Après son déplacement, il avait prévu de suivre cette piste et de raconter cette histoire qui met en évidence les menaces qui planent sur la frontière et les civils qui y vivent. Ses collègues de travail étaient au courant de l’existence de ces communications secrètes, mais ignoraient leur contenu.

C’est ce que nous a confié l’un d’entre eux, qui préfère rester anonyme, au moment du premier communiqué du Front Oliver Sinisterra publié le 11 avril et confirmant l’assassinat de l’équipe de El Comercio. Ce document, signé dans les montagnes colombiennes, révélait alors que « cela fai[sait] deux mois que le Front dialogu[ait] par téléphone »  avec un représentant du Ministère de l’Intérieur.

Notre collectif de journalistes a en effet pu vérifier que les communications entre la Police équatorienne et les dissidents colombiens avaient commencé presque deux mois avant l’assassinat des journalistes.

Le commandant Alejandro Zaldumbide, en poste à la frontière depuis 2016, a reçu le premier appel des dissidents le 20 février depuis un numéro de téléphone équatorien.
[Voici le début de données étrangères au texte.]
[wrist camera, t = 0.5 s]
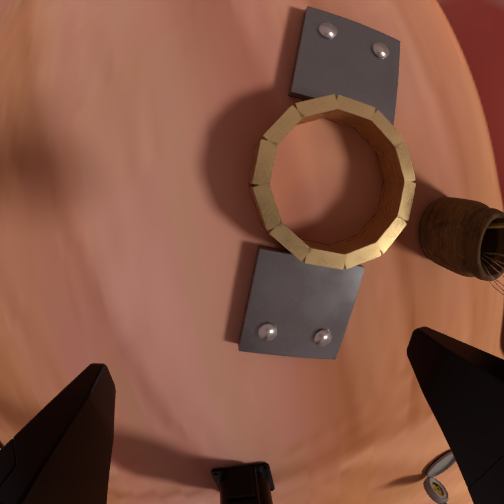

Une voix d’homme à l’accent colombien, qui se présentait comme un membre des FARC, lui demandait le retrait immédiat des Forces Armée de l’Equateur de la frontière.

Quelques jours après ce premier contact, le fonctionnaire a été autorisé par le sous-directeur général des renseignements, Mauro Vargas, à communiquer et à gagner du temps. Dans au moins 18 pièces versées au dossier judiciaire, Zaldumbide détaille les messages qu’il a échangés avec les dissidents entre février et avril.

 

 

Dans certains de ces messages, il échangeait avec un milicien identifié comme Andrés Sinisterra. Dans d’autres, l’interlocuteur était prétendument El Guacho. A plusieurs reprises, les dissidents ont demandé la libération de trois hommes faits prisonniers à Mataje le 12 janvier, ainsi que le retrait de l’Equateur des accords de lutte contre le terrorisme signés avec la Colombie. Le commandant Zaldumbide leur plusieurs fois a proposé de parler avec ses supérieurs et leur a également promis de demander à un délégué du gouvernement d’organiser une rencontre, mais celle-ci n’a jamais eu lieu. Les semaines passant, les tensions sont devenues plus fortes.

 

Le ton des messages échangés en mars, quelques semaines avant l’enlèvement de Javier est à chaque fois plus menaçant. Les dissidents FARC menacent d’attaquer des civils à la frontière. La perquisition chez la mère d’El Guacho, survenue le 16 mars, a rendu ce dernier nerveux. « Pour chaque objet, aussi minime soit -il, volé à ma famille, je vais donner un ordre d’attaque », affirme-t-il dans un message chargé d’insultes et de fautes d’orthographe (ce texte a été corrigé pour faciliter la compréhension du message). « Je suis en train de perdre patience. Si je capture des civils à la frontière, je les tue. »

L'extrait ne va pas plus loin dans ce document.